• TEXT SECTION:
# Edmonton-Jasper-Prince Rupert



## H_X (Mar 2, 2020)

VIA's website will sell me a ticket from Edmonton-Jasper-Prince Rupert, with a same-day connection. The main purpose of my trip would be to ride the Jasper-Prince Rupert train and enjoy the scenery.

If the Canadian is on time, then I'd have 6 hours 15 minutes in Jasper. What does VIA do if the Canadian is significantly delayed? Is the Jasper-Prince Rupert train likely to be held? Would they bus me from Edmonton to Jasper? Would I be on my own in Jasper for 2 or 3 nights until the next departure to Prince Rupert?


----------



## fdaley (Mar 2, 2020)

I think it would be a good idea, before you buy, to call Via's reservation center and ask about their policy on this. When I took the Prince Rupert train in 2016, it wasn't possible to make a same-day connection, so we stayed overnight both ways in Jasper, which is a great town and not a bad place to be stuck if it comes to that. But you'd want to know the risk level.

• AIM 1: Reproduce the part of the forum thread about the Jasper–Prince Rupert train that begins with "## H_X (Mar" and continues through "to Prince Rupert?".
• AIM 2: Extend the forum thread about the Jasper–Prince Rupert train past its last post.

• MATERIAL PROVIDED:
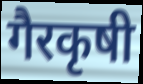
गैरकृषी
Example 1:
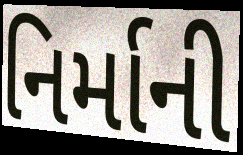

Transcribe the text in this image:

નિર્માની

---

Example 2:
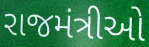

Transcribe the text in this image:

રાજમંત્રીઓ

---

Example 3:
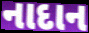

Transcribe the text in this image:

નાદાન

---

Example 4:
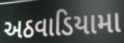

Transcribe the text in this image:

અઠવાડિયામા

---

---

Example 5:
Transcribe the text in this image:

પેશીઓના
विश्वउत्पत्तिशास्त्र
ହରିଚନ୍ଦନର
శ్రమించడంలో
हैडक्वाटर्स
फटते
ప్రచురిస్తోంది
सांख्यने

--

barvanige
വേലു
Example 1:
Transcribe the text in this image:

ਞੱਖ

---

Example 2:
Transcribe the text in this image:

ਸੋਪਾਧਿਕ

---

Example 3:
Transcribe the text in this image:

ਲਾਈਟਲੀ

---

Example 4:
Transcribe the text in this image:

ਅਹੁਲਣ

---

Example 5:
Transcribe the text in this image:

• WRITTEN REPLY 1:
## H_X (Mar 2, 2020)

VIA's website will sell me a ticket from Edmonton-Jasper-Prince Rupert, with a same-day connection. The main purpose of my trip would be to ride the Jasper-Prince Rupert train and enjoy the scenery.

If the Canadian is on time, then I'd have 6 hours 15 minutes in Jasper. What does VIA do if the Canadian is significantly delayed? Is the Jasper-Prince Rupert train likely to be held? Would they bus me from Edmonton to Jasper? Would I be on my own in Jasper for 2 or 3 nights until the next departure to Prince Rupert?

• WRITTEN REPLY 2:
Not sure what season you're planning to travel, but I would strongly recommend packing some food to take on board each day, as the cafe menu on the Rupert train is extremely limited. And the train is occasionally subject to extreme delays because of freight congestion. In the peak season, in past years at least, there was an extra-fare sightseer car with meal service (though the meals got mixed reviews); we traveled in February, so that wasn't an option.


----------



## Palmetto (Mar 2, 2020)

And don't forget to book lodging in Prince George.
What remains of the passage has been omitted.